Click to See Complete Forum and Search --> : parsing


LLuaP
05-25-2005, 04:20 PM
It seems that the seemingly simple problems are the ones that get you. I'm still a newbie so this is probably peanuts for the monks here.

Background
First, I am using ActivePerl 5.8 on a WinXP machine. I have been coding in Perl for about a week now so I'm still very green.

The Problemo
I'm having a problem parsing a long text with a repeating pattern. I want to be able to extract some strings from a LONG string similar to this one:

$string = 'xxxxxgoodooo[foo 1bar]999,999SOMEWORDS[/foo bar]xxxgoodooo[foo 2bar]oo323,434ooo[/foo bar]xxxgoodooo[foo 3bar]ooooo[/foo bar]';

where:
"xxx" could be any alphanumeric in any amount.
"ooo" could be any alphanumeric in any amount
"bar" could be any alphanumeric in any amount

-----------
I want to extract and print only the pattern (goodooo[foo ] [/foo ]) that has numbers and alphabetic characters, IN ESSENCE, i want to extract something like:

goodooo[foo bar]999,999 AND SOME ALPHABETICAL[/foo bar]

but NOT:

goodooo[foo bar]ALPHABETICAL ONLY[/foo bar]



I am able to extract the strings with ALPHABETICAL using \w with this code:


while($string =~ m/(good\w+\[foo\s+\w+]\w+\[\/foo\s+\w+])/ig)
{
print $1, "\n";
print "printed the ones without numbers in the middle!\n";
}



But when try extracting the one with NUMBERS & ALPHABETICAL using a combination of \d and \w I get nothing. Here is my code for that:


while($string =~ m/(good\w+\[foo\s+\w+]\d+\w+\[\/foo\s+\w+])/ig)
{
print $1, "\n";
print "printed the ones WITH numbers in the middle\n";
}


Summary

So my problem is that when I try to match a mixture of alphabetical and numeric, it doesn't extract it into the $1 variable.
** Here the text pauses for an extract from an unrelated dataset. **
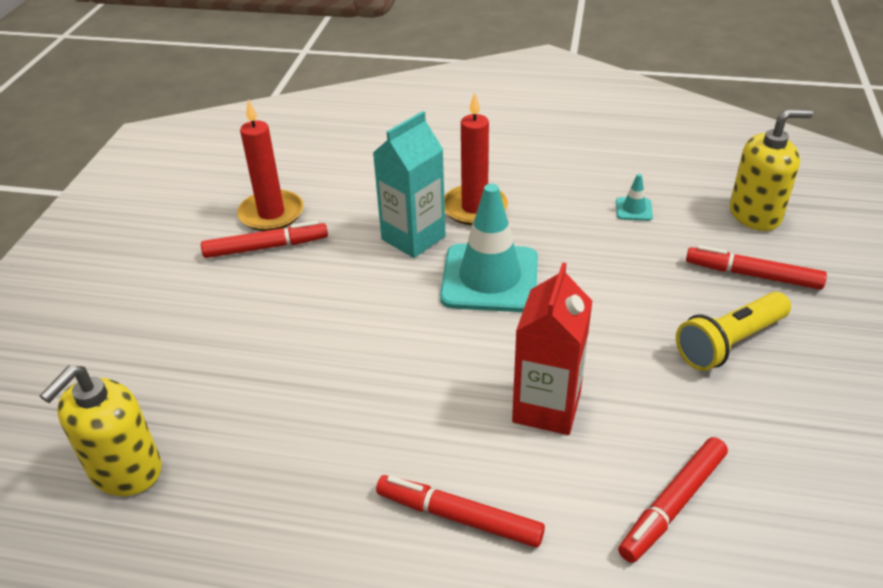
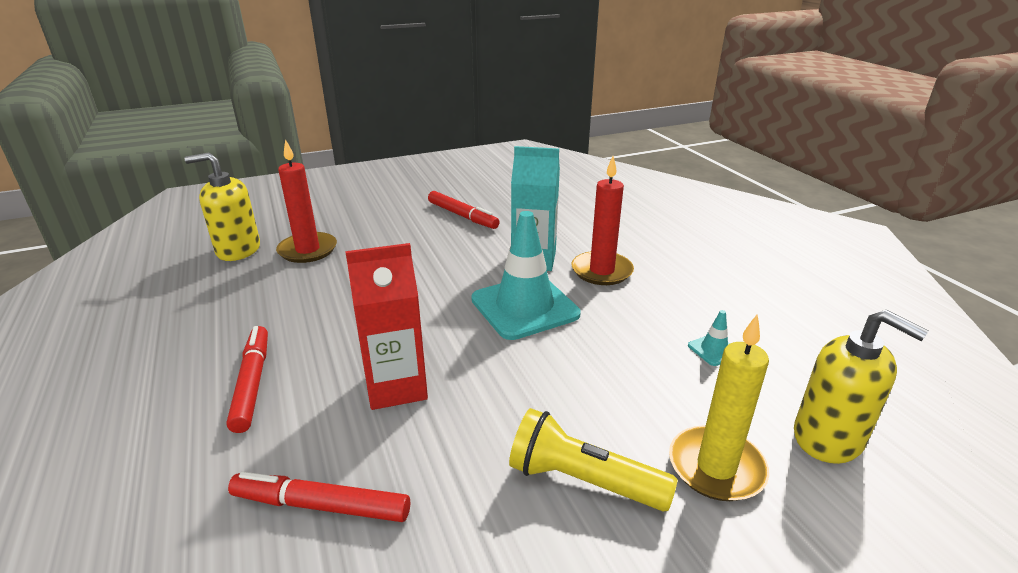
camera: 55 degrees right, 10 degrees down
red candle [237,99,304,231] -> red candle moved to [276,139,337,263]
red marker [686,245,827,290] -> yellow candle [669,314,769,501]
I thought \w represented alphanumeric.

What am I doing wrong? When I try to extract the numbers themselves I have no problem but for somereason when I mix the numbers with alphabetical characters there's no match in that string. Could it be a bug in ActivePerl or in my reasoning? =)

I would appreciate any help. Thanks for reading!
LLuaP